**Transcribed page text**:
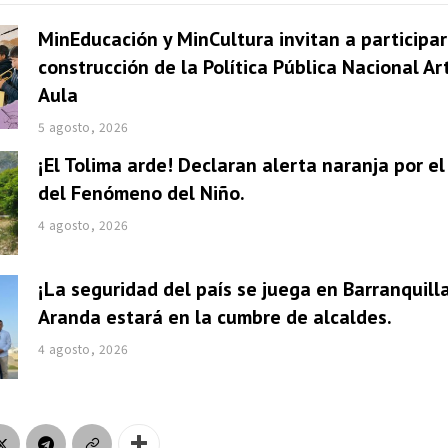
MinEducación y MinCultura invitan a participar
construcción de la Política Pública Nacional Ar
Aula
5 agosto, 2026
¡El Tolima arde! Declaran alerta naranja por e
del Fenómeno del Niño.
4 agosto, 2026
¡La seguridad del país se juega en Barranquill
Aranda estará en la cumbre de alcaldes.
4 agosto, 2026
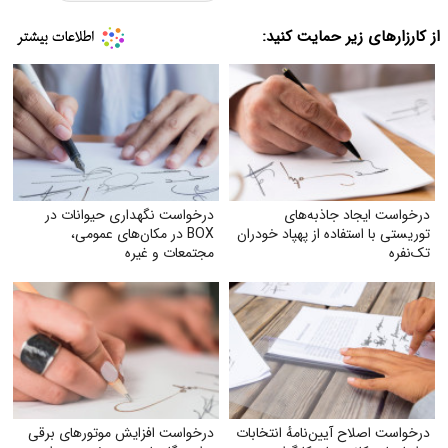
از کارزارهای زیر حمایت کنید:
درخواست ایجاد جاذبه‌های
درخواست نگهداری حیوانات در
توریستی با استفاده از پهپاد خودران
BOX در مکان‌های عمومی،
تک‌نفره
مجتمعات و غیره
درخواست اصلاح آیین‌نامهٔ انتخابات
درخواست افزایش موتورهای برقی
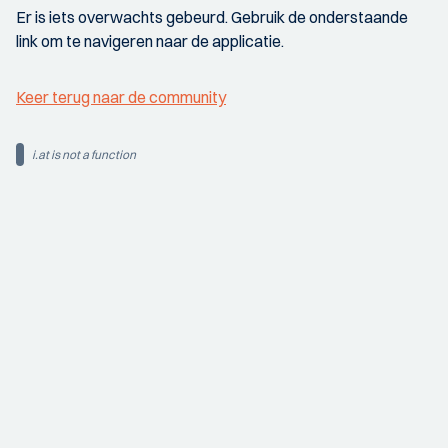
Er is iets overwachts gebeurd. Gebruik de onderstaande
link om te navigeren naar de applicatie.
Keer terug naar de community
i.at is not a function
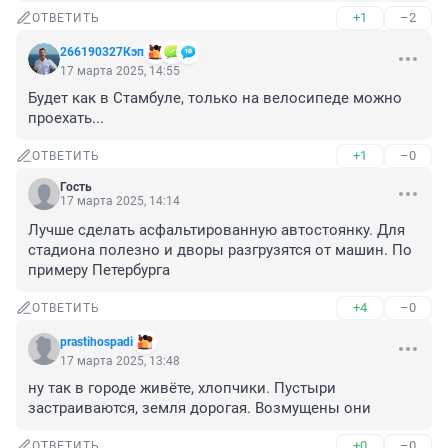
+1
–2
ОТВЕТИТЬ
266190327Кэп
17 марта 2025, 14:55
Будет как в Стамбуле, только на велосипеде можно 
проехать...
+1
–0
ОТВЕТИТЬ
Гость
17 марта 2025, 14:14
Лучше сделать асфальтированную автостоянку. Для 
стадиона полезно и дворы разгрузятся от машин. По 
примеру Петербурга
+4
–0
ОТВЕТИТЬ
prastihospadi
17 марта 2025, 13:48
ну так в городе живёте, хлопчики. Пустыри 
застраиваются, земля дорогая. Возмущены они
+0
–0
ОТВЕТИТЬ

**Task to complete**: Convert every line of text in the rows into a JSON list of strings, one string per line, leaving out blank lines and the pictures.

**Task result**:
[
  "MinEducación y MinCultura invitan a participar",
  "construcción de la Política Pública Nacional Ar",
  "Aula",
  "5 agosto, 2026",
  "¡El Tolima arde! Declaran alerta naranja por e",
  "del Fenómeno del Niño.",
  "4 agosto, 2026",
  "¡La seguridad del país se juega en Barranquill",
  "Aranda estará en la cumbre de alcaldes.",
  "4 agosto, 2026",
  "از کارزارهای زیر حمایت کنید:",
  "درخواست ایجاد جاذبه‌های",
  "درخواست نگهداری حیوانات در",
  "توریستی با استفاده از پهپاد خودران",
  "BOX در مکان‌های عمومی،",
  "تک‌نفره",
  "مجتمعات و غیره",
  "درخواست اصلاح آیین‌نامهٔ انتخابات",
  "درخواست افزایش موتورهای برقی",
  "Er is iets overwachts gebeurd. Gebruik de onderstaande",
  "link om te navigeren naar de applicatie.",
  "Keer terug naar de community",
  "i.at is not a function",
  "+1",
  "–2",
  "ОТВЕТИТЬ",
  "266190327Кэп",
  "17 марта 2025, 14:55",
  "Будет как в Стамбуле, только на велосипеде можно ",
  "проехать...",
  "+1",
  "–0",
  "ОТВЕТИТЬ",
  "Гость",
  "17 марта 2025, 14:14",
  "Лучше сделать асфальтированную автостоянку. Для ",
  "стадиона полезно и дворы разгрузятся от машин. По ",
  "примеру Петербурга",
  "+4",
  "–0",
  "ОТВЕТИТЬ",
  "prastihospadi",
  "17 марта 2025, 13:48",
  "ну так в городе живёте, хлопчики. Пустыри ",
  "застраиваются, земля дорогая. Возмущены они",
  "+0",
  "–0",
  "ОТВЕТИТЬ"
]